Roku’s New Internet TV Boxes: Better, Cheaper, Smaller–and Ready to Take on Apple TV

By  |  Wednesday, September 22, 2010 at 6:00 pm


How will Roku’s little Internet TV boxes fare in the market against the generally similar new $99 Apple TV which will ship in the next two or three weeks?  We still don’t know. But now we know that Apple will compete with an all-new lineup of Rokus. There’s nothing radical about them, but they sport some nice tweaks to an already appealing gizmo–and all three models deliver more oomph for your buck than the ones they replace.

As before, there are three models, but now even the cheapest one, the $59.99 Roku HD, does 720p HD. The $79.99 Roku XD adds better Wi-Fi (802.11-n instead of g), and the $99.99 Roku XDS has dual-band 802.11-n, component and optical output (all three versions have HDMI and composite), and a USB connector. (The USB will let you access your own content off USB storage devices, via a software update which Roku plans to push out in November.)

Roku loaned me an XDS to try, and the dual-band 802.11-n does seem to help: When I tried the earlier HD-XR model, it sometimes choked when I did something bandwidth-intensive on another device, such as watch YouTube on my laptop.
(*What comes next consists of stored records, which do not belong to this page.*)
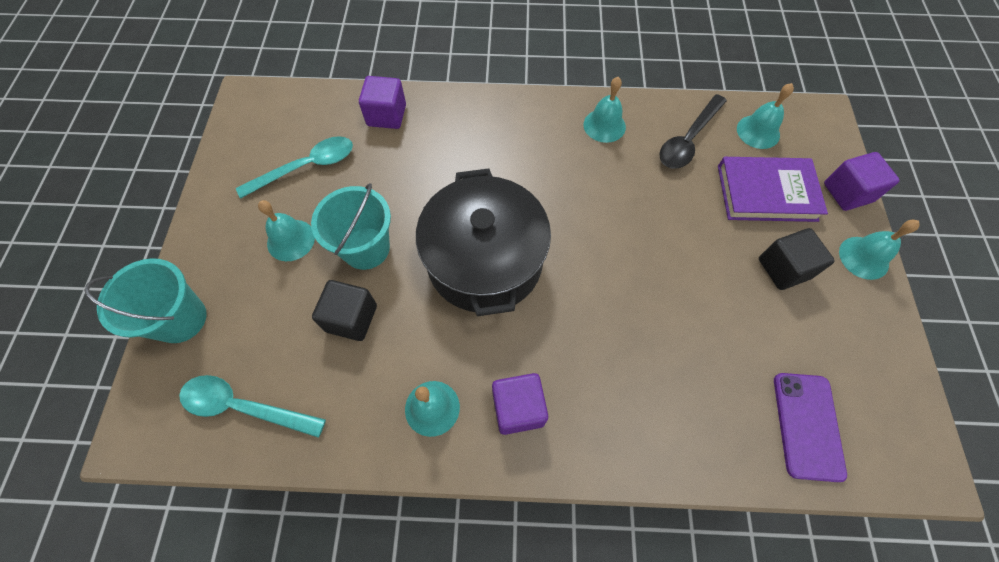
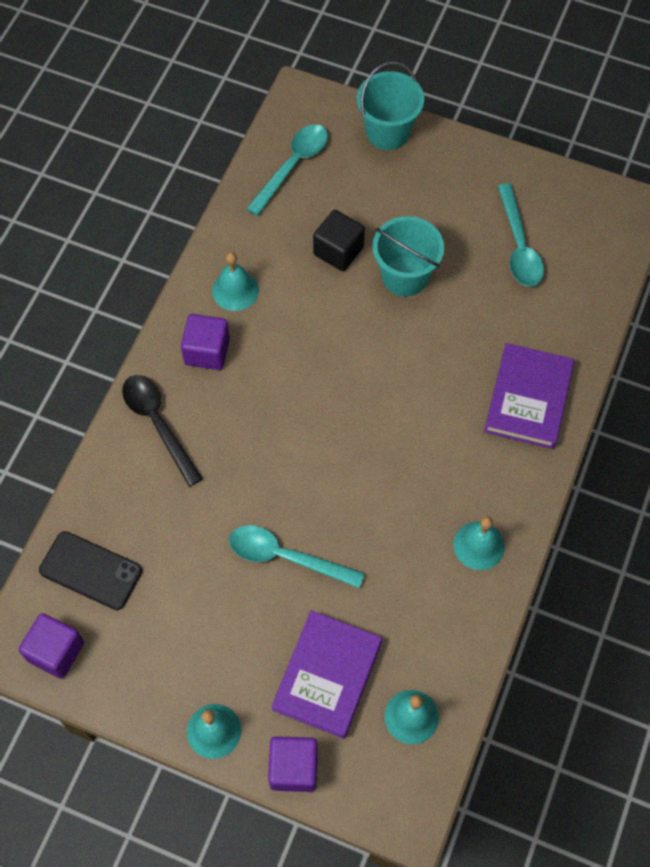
camera: 110 degrees right, 0 degrees up
(291, 240) = (437, 219): turquoise bell -> none
(386, 115) = (565, 330): purple cube -> purple cube (56, 651)
(462, 125) = (528, 399): none -> purple book
(485, 261) = (353, 369): black pot -> none
(688, 140) = (427, 628): black spoon -> black spoon (158, 424)
(691, 255) = (286, 557): none -> turquoise spoon
(783, 268) = (236, 640): black cube -> none
(807, 425) = (91, 570): purple phone -> black phone

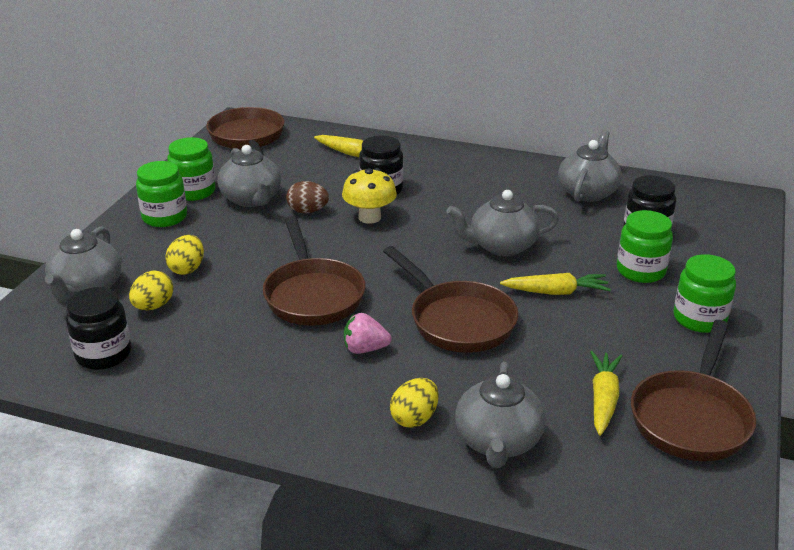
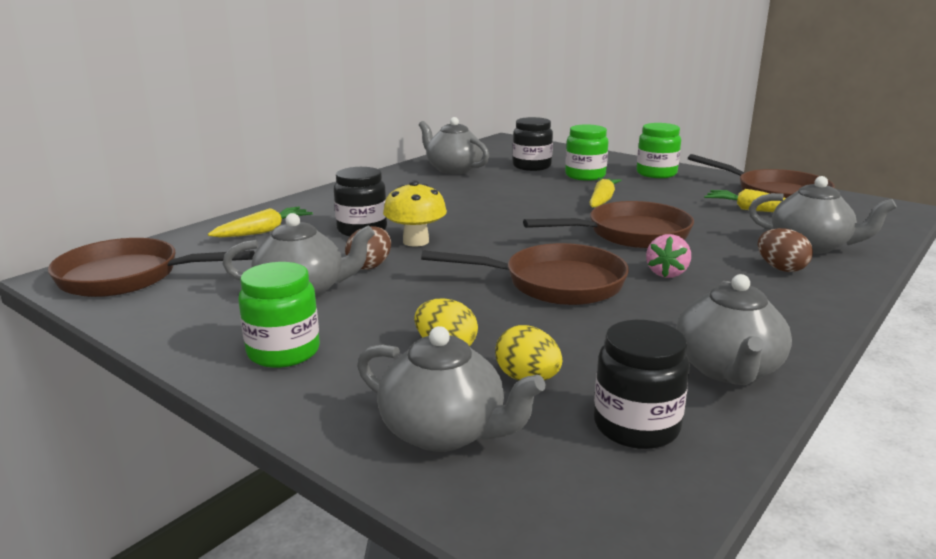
camera: 70 degrees left, 10 degrees down
(194, 191) = (233, 325): green jar -> none
(414, 418) = (781, 268): yellow egg -> brown egg
(501, 246) = (517, 204): grey teapot -> grey teapot (727, 369)

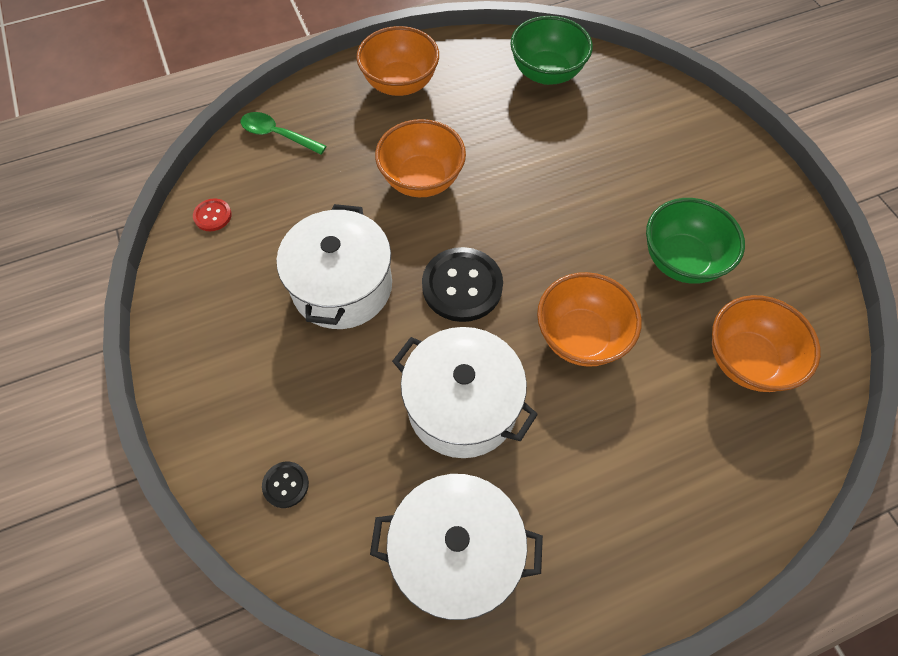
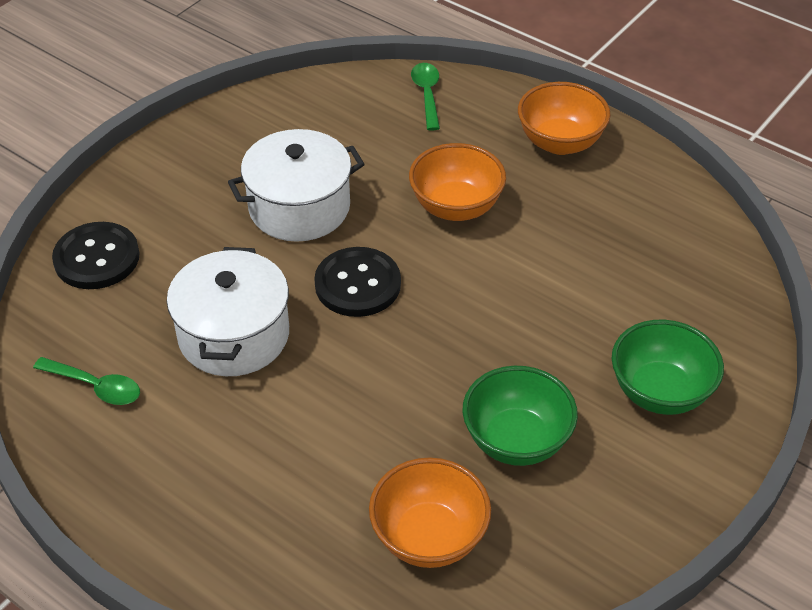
camera: 60 degrees right, 15 degrees down
(212, 216) = (311, 99): red button -> none
(286, 485) = (97, 258): black button -> black button, size x2.05
(456, 553) = (96, 387): white pot -> green spoon
(546, 73) = (678, 240): green bowl -> green bowl (660, 392)
(581, 337) = (363, 391): orange bowl -> none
So far, the XDS hasn’t hiccuped once.

All three versions have a new, lower-profile case: I used to say that the Roku was the size of an overstuffed club sandwich, but now it’s closer to PB&J.  (It’s a little bigger than the tiny new Apple TV, but only slightly so.) There’s a new remote control that’s skinnier and longer, and the version that ships with the XD and XDS has an Instant Replay button that lets you jump back ten seconds in the video you’re watching.

Roku’s setup is still among the best in the business: The first screen told me that it would take about five minutes, but I was up and running in about three. Adding channels such as Netflix Watch Instantly, Amazon Video on Demand, MLB, and Pandora takes just a few clicks, equally divided between the Roku and a browser on your computer.

Did I mention channels? As always, they’re ultimately what makes Roku interesting. Between Netflix and Amazon, there’s a surging sea of movies and TV shows in SD and HD, including all-you-can-watch options (Netflix) and rentals and purchases (Amazon). There’s sports (baseball and UFC) and news. There’s music in both free (Pandora, Last.fm) and paid (MOG, Sirius XM) flavors. There are your own photos (Picasa, Facebook). There’s even a little news, via a channel Roku Newscaster that provides access to newsy podcasts. You can browse and install dozens of optional channels, insuring that Roku will be a gateway to a broader array of stuff than the new Apple TV will offer, at least at first.

Apple TV will have HD movies and TV episodes, but the only TV networks that are signed up so far are ABC and FOX, and there’s no equivalent to Roku’s profusion of specialty channels, or its spots. And while Roku lets you buy movies as well as rent them, the only way to purchase a film or TV show for Apple TV will be to download it to a PC or iOS device, then stream it to the Apple TV box. On the other hand, Roku doesn’t do streaming from other devices around your house at all; the only way to get your own media onto Roku is to upload it to a Web-based service or (with the new XDS) to plug it in on a USB storage device once the software update ships.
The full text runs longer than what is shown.